Of course, once Bob and Jani Bergdahl stood with President Obama, the racially fueled reactionary political anger appeared in Facebook posts and twitter rants and the lies needed to sustain that anger and turn it into a useful political tool arrived: Sergeant Bergdahl attempted to join the Taliban, Sergeant Bergdahl gave information to the enemy, Sergeant Bergdahl got Americans killed, Sergeant Bergdahl had anti-American beliefs, Sergeant Bergdahl’s father is a Muslim…all claims that were untrue and disproved over time, but such a straightening of facts is almost always inconsequential to those whose identity is an abominable mix of race, right-wing politics and nationalism.
People of such a type as those who believe Jesus would be okay with them carrying handguns into church, demand that Santa Claus can only be white, and that the Confederate flag is a symbol of a proud heritage, have little time or consideration for the particulars of anything that triggers the base tribalism that dominates and informs their lives.
The fundamental aspects of Sergeant Bergdahl’s disappearance were well known and documented years prior to that White House announcement of his release.

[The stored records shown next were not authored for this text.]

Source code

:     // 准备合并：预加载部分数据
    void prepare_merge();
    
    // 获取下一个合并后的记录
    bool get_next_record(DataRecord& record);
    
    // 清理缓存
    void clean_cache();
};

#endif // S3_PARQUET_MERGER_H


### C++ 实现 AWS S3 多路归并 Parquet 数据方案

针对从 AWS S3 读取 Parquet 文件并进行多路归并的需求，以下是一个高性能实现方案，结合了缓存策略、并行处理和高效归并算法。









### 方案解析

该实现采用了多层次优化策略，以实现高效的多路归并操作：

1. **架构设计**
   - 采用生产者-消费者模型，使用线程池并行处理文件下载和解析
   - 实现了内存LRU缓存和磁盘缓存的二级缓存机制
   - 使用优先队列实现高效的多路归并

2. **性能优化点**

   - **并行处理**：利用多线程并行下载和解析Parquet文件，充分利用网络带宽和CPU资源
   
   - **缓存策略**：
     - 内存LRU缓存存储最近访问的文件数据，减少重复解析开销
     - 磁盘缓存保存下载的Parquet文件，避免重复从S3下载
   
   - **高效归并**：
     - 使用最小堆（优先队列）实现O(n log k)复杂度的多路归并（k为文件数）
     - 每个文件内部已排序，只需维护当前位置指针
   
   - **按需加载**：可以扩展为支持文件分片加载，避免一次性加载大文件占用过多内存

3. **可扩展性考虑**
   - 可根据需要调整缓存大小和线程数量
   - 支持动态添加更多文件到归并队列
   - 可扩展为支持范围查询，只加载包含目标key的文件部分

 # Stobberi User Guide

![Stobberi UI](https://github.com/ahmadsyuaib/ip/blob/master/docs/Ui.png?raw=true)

Veterans’ organizations called for his rescue and return at rallies and Republican senators enacted legislation to help release him “Bring Him Home” and “No Man Left Behind” were echoed repeatedly by Republican politicians and pundits, and even Ronald Reagan’s most famed acolyte and Fox News hero, Oliver North, wore a Bowe Bergdahl POW bracelet.
However, to be white and to stand tearfully and gratefully alongside that black president is unconscionable and unforgivable to many “true Americans” and so the parents’ sins became the son’s and Sergeant Bergdahl’s treason was a dog whistle to those who believe anti-whiteness and anti-Americanism are inseparable.
For the man who used race so overtly and effectively to become President of the United States, calling during his campaign for a traitor like Sergeant Bergdahl to face the firing squad, or be thrown out of a plane without a parachute, was a rudimentary requirement in order to Make America Great Again. Even General James Mattis, who hung outside his office a horseshoe that had belonged to Sergeant Bergdahl and had been given to the general by the sergeant’s father, understands the political importance of Bergdahl’s treason.
General Mattis who previously had supported the soldier and given great comfort to the family, now, as Secretary of Defense, is silent. I believe Secretary Mattis to have higher ambitions than simply running the Pentagon and keeping that white base of support in his favor is not anything such a savvy and cunning careerist, such as James Mattis, would imperil.
We will soon know what, if any punishment Sergeant Bergdahl is to receive. Hopefully, he and his family will be spared further pain and they can begin rebuilding lives that were shattered by the unending war in Afghanistan and then shattered again by the race-fueled partisan politics of the unending war against people of color in the United States.
For Bowe Bergdahl, a young man who never should have been inducted into the Army to begin with, his suffering is testament to the viciousness, callousness and hate that dominates American actions both at home and abroad. We deserve no forgiveness for what has been done, and may still be done, to him and his family.
Matthew Hoh is a member of the advisory boards of Expose Facts, Veterans For Peace and World Beyond War. In 2009 he resigned his position with the State Department in Afghanistan in protest of the escalation of the Afghan War by the Obama Administration. He previously had been in Iraq with a State Department team and with the U.S. Marines. He is a Senior Fellow with the Center for International Policy.